#72: Left Behind (2014)

My name is Ed and I will soon have seen every film Nicolas Cage has ever made. I will also be a millionaire, because every time I watch one of the films, I pick 6 numbers and use them to enter the UK National Lottery. There is no way that this plan cannot succeed.

Christianity, for all its faults, has produced some astonishing art, e.g. Bruegel’s Tower of Babel, Michelangelo’s Creation of Adam, a straight-to-DVD movie in which Ted McGinley has to stop the shittest Baldwin brother from banning Christmas. It’s also responsible for Left Behind series of books which I’m led to believe are the evangelical version of Tom Clancy thrillers, and thus this film, the second attempt to adapt them for non-reading Christians, following a trilogy so bad the original authors sued the producers for breach of contract.

The premise of Left Behind is that, for reasons never clearly established in this film, God has decided that its time to go a Rapturing, and several million people are suddenly transported to heaven, leaving everyone else somewhat bewildered. Cage, presumably in it for the reported $3 million cheque rather than his deep love of the Lord, plays the improbably named airline pilot Rayford Steele. Midair at the time of the Rapture, can Steele get his plane safely back on the ground despite the ensuing chaos? Probably, with the assistance of a former teen heartthrob with three first names and a blonde lady from Neighbours who must be really annoyed about how well Margot Robbie’s doing.

The slightly baffling cast list also includes Lea Thompson from Back To The Future, American Idol winner Jordin Sparks and a former Olympic bobsledder. Ashley Tisdale from High School Musical was at one point going to play Cage’s daughter but sadly dropped out. It was directed by the guy who was Harrison Ford’s stunt double in the Indiana Jones films. What is life?

It must be so bad it’s good, right? Right?

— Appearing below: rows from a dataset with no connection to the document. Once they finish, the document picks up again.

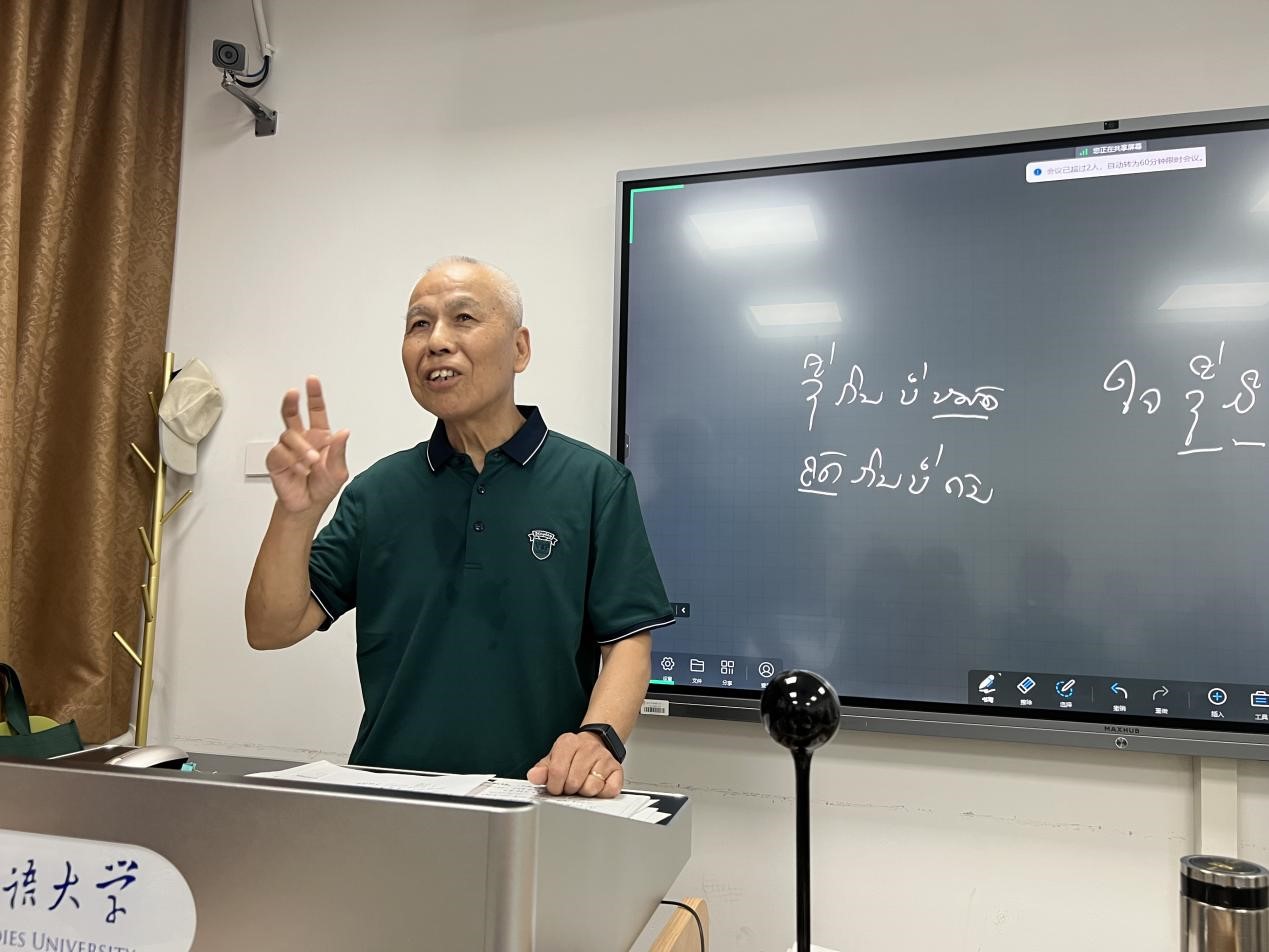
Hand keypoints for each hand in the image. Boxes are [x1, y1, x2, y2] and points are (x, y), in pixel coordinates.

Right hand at [266, 376, 349, 515]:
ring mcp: (288, 449)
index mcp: (320, 437)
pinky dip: (292, 461)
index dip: (314, 396)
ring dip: (301, 449)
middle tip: (293, 393)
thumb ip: (339, 451)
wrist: (307, 506)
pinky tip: (299, 470)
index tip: (312, 381)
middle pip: (292, 414)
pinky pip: (280, 453)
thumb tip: (343, 432)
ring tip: (310, 463)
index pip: (316, 412)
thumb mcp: (339, 471)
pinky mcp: (276, 460)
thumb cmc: (323, 487)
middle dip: (292, 402)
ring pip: (288, 436)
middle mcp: (302, 439)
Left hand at [527, 731, 622, 798]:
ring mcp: (604, 757)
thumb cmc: (571, 756)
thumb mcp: (553, 760)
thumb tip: (534, 776)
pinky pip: (609, 790)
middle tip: (570, 785)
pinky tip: (597, 784)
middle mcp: (588, 747)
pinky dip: (602, 793)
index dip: (554, 786)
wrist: (594, 744)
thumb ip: (542, 770)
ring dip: (585, 792)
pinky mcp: (617, 768)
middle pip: (573, 782)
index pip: (556, 772)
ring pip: (591, 788)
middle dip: (569, 790)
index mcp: (568, 743)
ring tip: (583, 783)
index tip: (556, 787)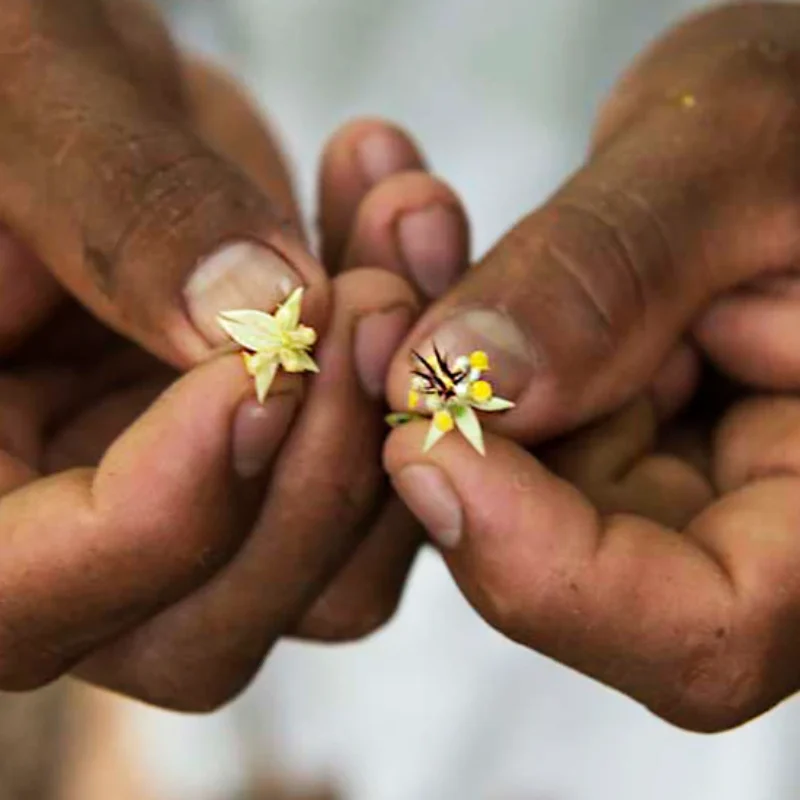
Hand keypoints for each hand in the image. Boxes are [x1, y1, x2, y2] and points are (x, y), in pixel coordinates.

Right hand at [0, 0, 475, 710]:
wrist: (97, 95)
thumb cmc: (19, 76)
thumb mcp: (28, 101)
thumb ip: (124, 209)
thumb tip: (260, 312)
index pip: (22, 595)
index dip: (166, 507)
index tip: (267, 365)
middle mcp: (63, 539)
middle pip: (202, 634)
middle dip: (315, 481)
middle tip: (371, 304)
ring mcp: (188, 518)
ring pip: (328, 581)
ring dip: (393, 414)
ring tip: (406, 227)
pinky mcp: (286, 471)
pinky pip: (390, 488)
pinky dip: (420, 371)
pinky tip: (409, 222)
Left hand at [385, 3, 799, 730]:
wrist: (785, 109)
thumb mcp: (736, 150)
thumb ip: (613, 269)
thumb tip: (470, 375)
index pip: (701, 631)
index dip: (541, 566)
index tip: (421, 443)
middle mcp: (752, 520)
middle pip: (569, 570)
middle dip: (453, 442)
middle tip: (378, 306)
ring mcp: (666, 481)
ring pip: (509, 491)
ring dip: (428, 370)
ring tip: (395, 221)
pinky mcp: (602, 434)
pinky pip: (497, 422)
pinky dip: (441, 337)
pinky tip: (406, 232)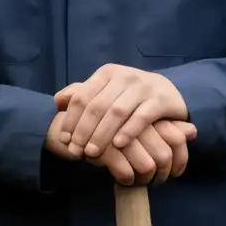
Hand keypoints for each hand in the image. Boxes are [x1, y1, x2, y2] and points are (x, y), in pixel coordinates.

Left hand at [47, 66, 193, 185]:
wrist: (169, 91)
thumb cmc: (130, 96)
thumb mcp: (106, 90)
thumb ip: (82, 94)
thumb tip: (57, 101)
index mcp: (107, 73)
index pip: (82, 97)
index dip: (71, 119)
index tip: (64, 140)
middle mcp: (125, 76)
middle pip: (97, 106)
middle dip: (83, 131)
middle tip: (76, 151)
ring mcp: (144, 86)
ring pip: (117, 112)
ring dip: (102, 134)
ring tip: (92, 152)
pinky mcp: (161, 99)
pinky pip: (142, 117)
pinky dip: (128, 131)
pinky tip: (118, 145)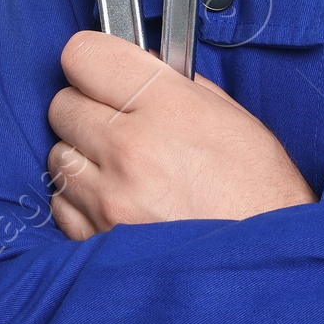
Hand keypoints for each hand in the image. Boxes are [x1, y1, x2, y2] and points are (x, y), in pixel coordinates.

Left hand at [46, 30, 316, 239]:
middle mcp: (129, 149)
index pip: (84, 56)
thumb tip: (132, 71)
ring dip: (83, 158)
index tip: (102, 72)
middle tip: (120, 124)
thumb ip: (173, 87)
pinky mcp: (93, 240)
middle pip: (62, 105)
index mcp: (167, 107)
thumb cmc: (258, 191)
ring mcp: (108, 198)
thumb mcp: (230, 117)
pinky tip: (119, 203)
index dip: (93, 62)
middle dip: (87, 109)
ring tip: (125, 171)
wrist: (265, 267)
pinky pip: (62, 204)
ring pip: (57, 156)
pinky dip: (82, 201)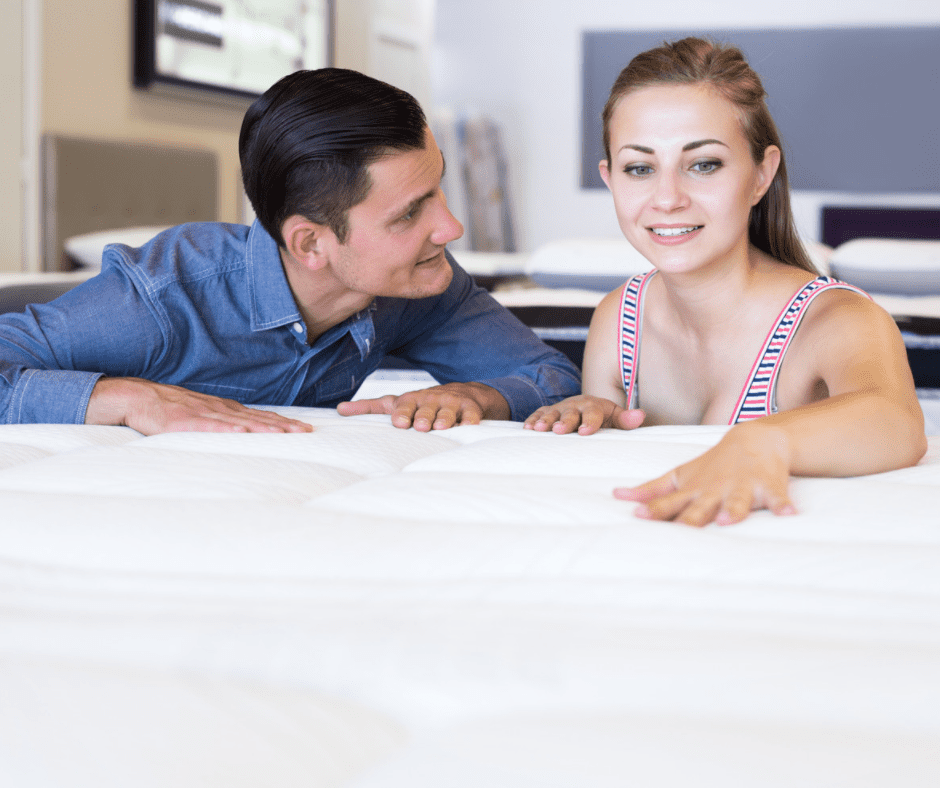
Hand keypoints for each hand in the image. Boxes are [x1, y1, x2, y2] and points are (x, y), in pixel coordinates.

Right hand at [86, 377, 313, 434]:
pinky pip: (209, 425)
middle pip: (257, 418)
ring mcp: (202, 414)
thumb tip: (240, 435)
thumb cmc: (165, 410)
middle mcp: (218, 409)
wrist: (133, 398)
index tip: (304, 429)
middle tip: (308, 431)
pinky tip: (243, 431)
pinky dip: (227, 427)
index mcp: (222, 410)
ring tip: (286, 433)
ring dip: (264, 427)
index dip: (282, 422)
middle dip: (284, 425)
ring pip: (240, 421)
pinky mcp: (184, 421)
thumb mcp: (197, 417)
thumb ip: (218, 425)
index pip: (259, 416)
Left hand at [336, 382, 509, 430]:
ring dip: (445, 418)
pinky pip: (472, 416)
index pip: (404, 405)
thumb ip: (370, 408)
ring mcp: (453, 404)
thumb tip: (339, 410)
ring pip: (449, 412)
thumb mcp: (398, 403)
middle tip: (421, 426)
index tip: (399, 423)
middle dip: (424, 416)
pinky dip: (472, 421)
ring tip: (442, 427)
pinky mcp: (472, 410)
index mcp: (412, 399)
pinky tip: (471, 427)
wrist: (465, 394)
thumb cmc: (423, 404)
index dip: (402, 413)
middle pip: (426, 408)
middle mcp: (431, 399)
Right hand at [524, 395, 644, 434]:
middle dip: (564, 421)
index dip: (589, 422)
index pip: (593, 413)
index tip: (585, 432)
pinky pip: (538, 414)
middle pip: (570, 413)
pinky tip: (527, 428)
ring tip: (538, 429)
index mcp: (594, 406)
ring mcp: (560, 408)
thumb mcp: (615, 419)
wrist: (585, 407)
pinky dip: (532, 420)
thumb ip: (626, 420)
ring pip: (551, 413)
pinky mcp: (547, 412)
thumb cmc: (602, 419)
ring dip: (545, 421)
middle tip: (558, 430)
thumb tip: (640, 416)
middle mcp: (575, 405)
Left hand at [614, 422, 796, 526]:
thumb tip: (618, 495)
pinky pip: (778, 498)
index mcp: (694, 490)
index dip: (655, 509)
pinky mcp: (769, 486)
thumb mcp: (680, 475)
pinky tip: (789, 515)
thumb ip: (651, 489)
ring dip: (733, 511)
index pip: (670, 502)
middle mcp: (715, 490)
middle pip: (701, 507)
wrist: (755, 439)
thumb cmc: (712, 465)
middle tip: (683, 529)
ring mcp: (742, 487)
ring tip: (729, 521)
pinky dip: (783, 505)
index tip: (639, 516)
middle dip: (692, 518)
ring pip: (737, 502)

Sounds of someone blowing a raspberry goes here.

Mainly the issue is that the plot is almost non-existent— there are thirty painfully event-free minutes before the Rapture happens, in which very standard character types are laboriously laid out as though the viewer has never seen a film before, or ever met a human being. Even after that, there’s not a great deal going on: Cage tries to land his plane, the daughter wanders around witnessing the aftermath and looking sad.

The problem, I would guess, is that Left Behind is deliberately hedging its bets: it wants to stay true to its evangelical origins but also take a punt at the mainstream (hence shelling out for Cage). A lot of the more ‘out there’ elements of the books have been dropped, including Israel being protected from Russian bombs by a heavenly forcefield, the UN being taken over by the literal antichrist and the formation of a team called ‘Tribulation Force’ to fight him. But there’s also no exploration of the premise, no consideration of the philosophical (or religious) implications of living through the Rapture: no-one ever really asks ‘Hey, why didn’t I get to go to heaven?’. Instead, we just get poorly written action movie character banter dragged out for an hour and a half.

As if it could get any slower, the ‘big action finale’ involves one of the characters driving a fucking steam-roller. A sequel is apparently planned, although the producers’ crowdfunding campaign raised less than 20% than they were asking for, so presumably they won’t be able to afford Nicolas Cage next time. Praise be.

THE NUMBERS

3 — Nicolas Cage’s plane leaves from Terminal 3.

6 — The flight to London will take 6 hours. A character mentions this will all change with the HYPERJET, which I guess must have been on the news on the afternoon the screenwriter spent on the script.

13 — The film closes on a quotation. “But of that day and that hour, knoweth no man.” It’s from Mark 13:32, which I believe is part of the Bible.

16 — The flight departs from gate C16. C16 is the World Health Organization code for stomach cancer, which is not mentioned in this film.

24 — A lady tells hotshot journalist Buck Williams that Matthew 24:7 predicts the end of the world, which I suppose is better than asking whether someone got paid for this or arguing with the headline instead of the article.

32 — When the daughter is trying to escape the post-Rapture chaos of the mall, we see a guy who appears to have shop-lifted a 32 inch TV. 32 inches! Have some ambition mate. Have some bloody ambition.

THE RESULT

Lottery draw: 2165

Date: Wednesday 21 September, 2016

Jackpot: £5,968,842

Draw machine: Lancelot

Ball set: 2

Balls drawn: 20,21,28,33,49,56

Bonus ball: 43

Numbers selected: 3,6,13,16,24,32

Matching balls: 0

Numbers selected (lucky dip): 3,6,22,36,40,51

Matching balls (lucky dip): 0

Winnings: £0 (£0 to date)

Total Profit/Loss: £-142

Zero numbers on either this ticket or the Lucky Dip I won last time. God is clearly dead.